How to complete this task. Your job is to transcribe all the records that follow, excluding any pictures.

[Records from a data collection]
=== Section Start ===

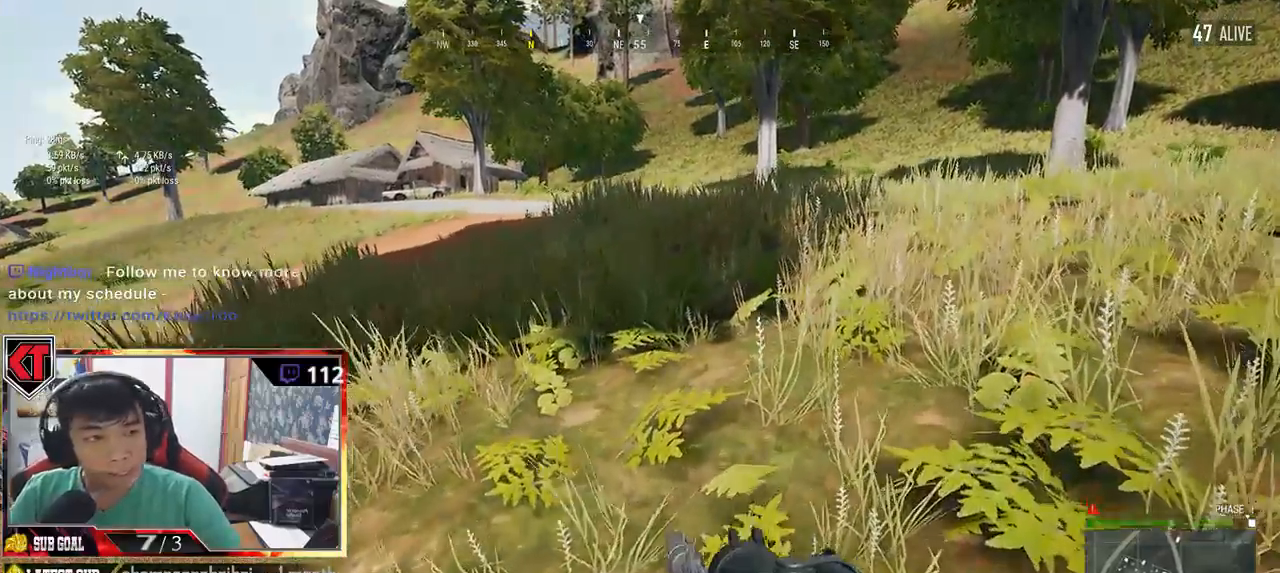
{"keys": ["shift", "w"], "mouse": [], "events": [[33, "c", "up"]]}
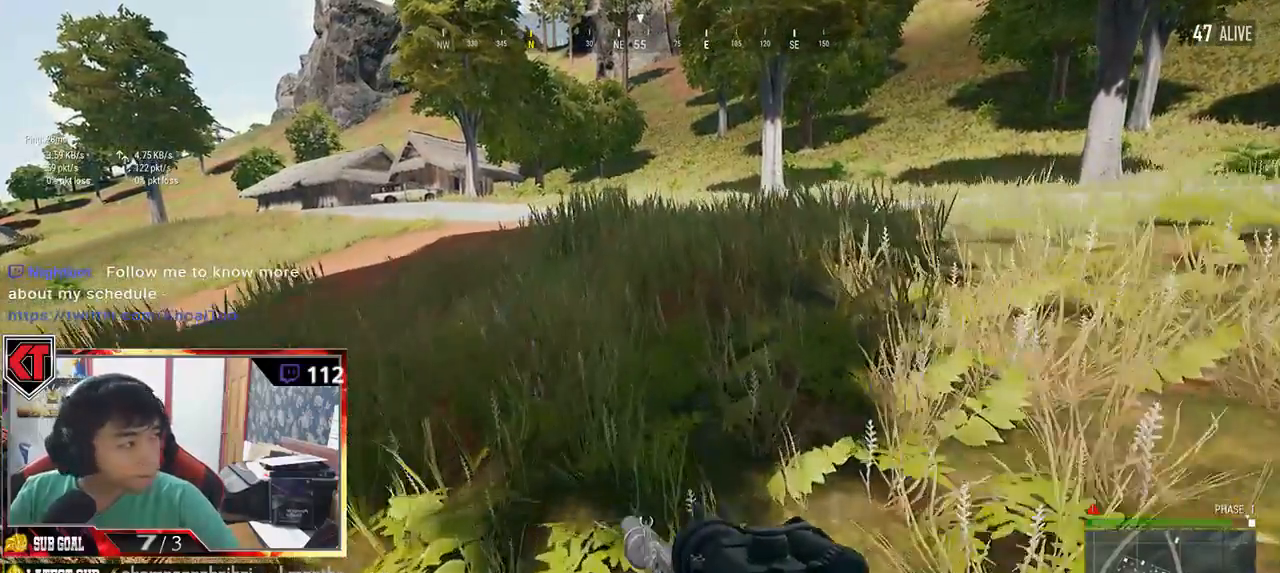
{"keys": ["shift", "w"], "mouse": [], "events": []}
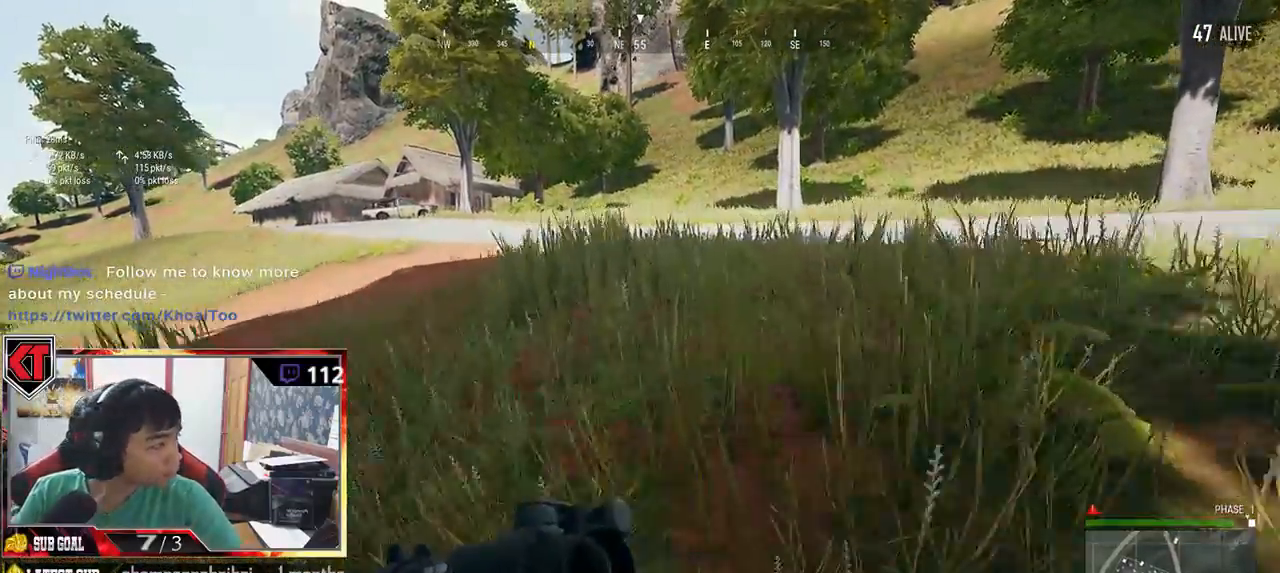
{"keys": ["shift", "w"], "mouse": [], "events": []}
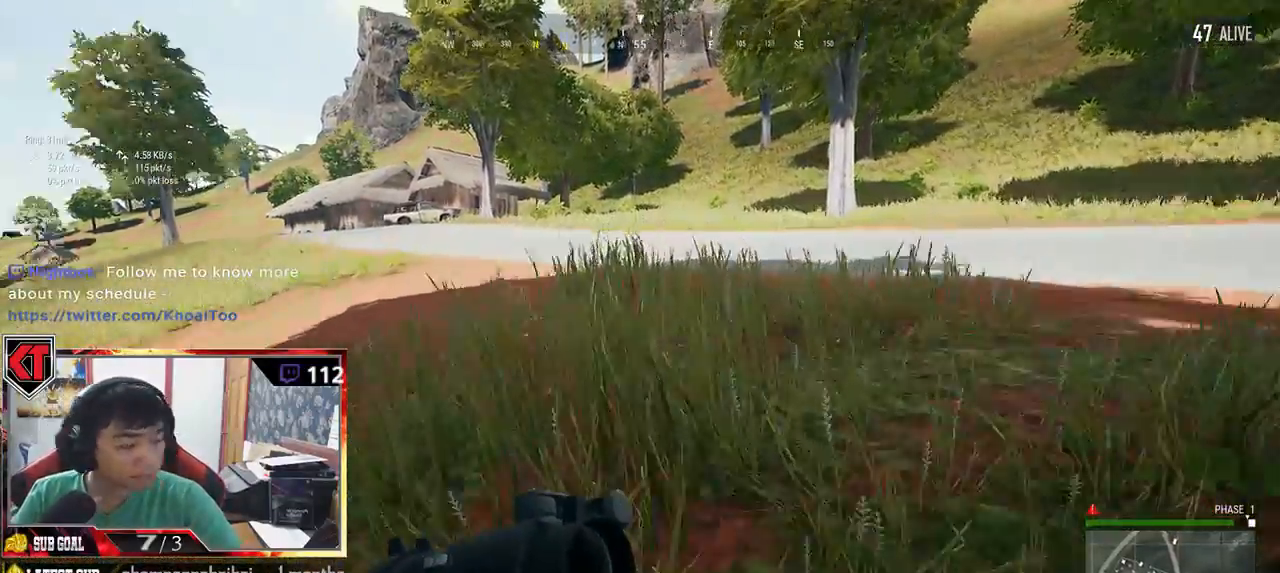
{"keys": ["shift", "w"], "mouse": [], "events": []}
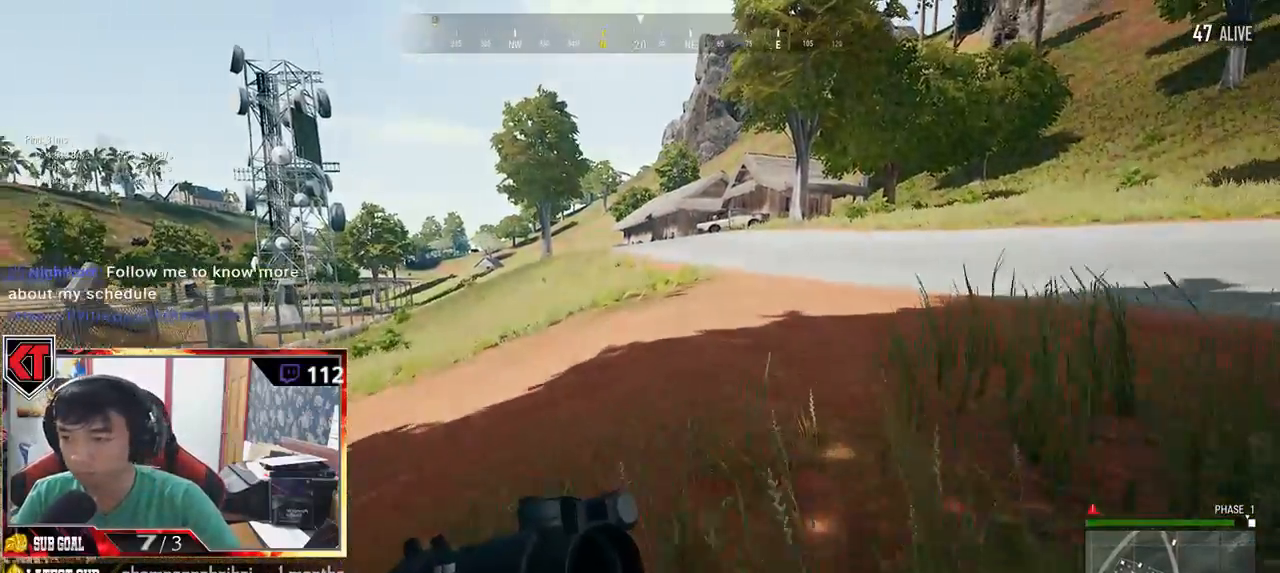
{"keys": ["d", "shift", "w"], "mouse": [], "events": [[150, "d", "down"]]}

=== Section End ===

Written reply.
{"keys": ["shift", "w"], "mouse": [], "events": [[33, "c", "up"]]}
{"keys": ["shift", "w"], "mouse": [], "events": []}
{"keys": ["shift", "w"], "mouse": [], "events": []}
{"keys": ["shift", "w"], "mouse": [], "events": []}
{"keys": ["d", "shift", "w"], "mouse": [], "events": [[150, "d", "down"]]}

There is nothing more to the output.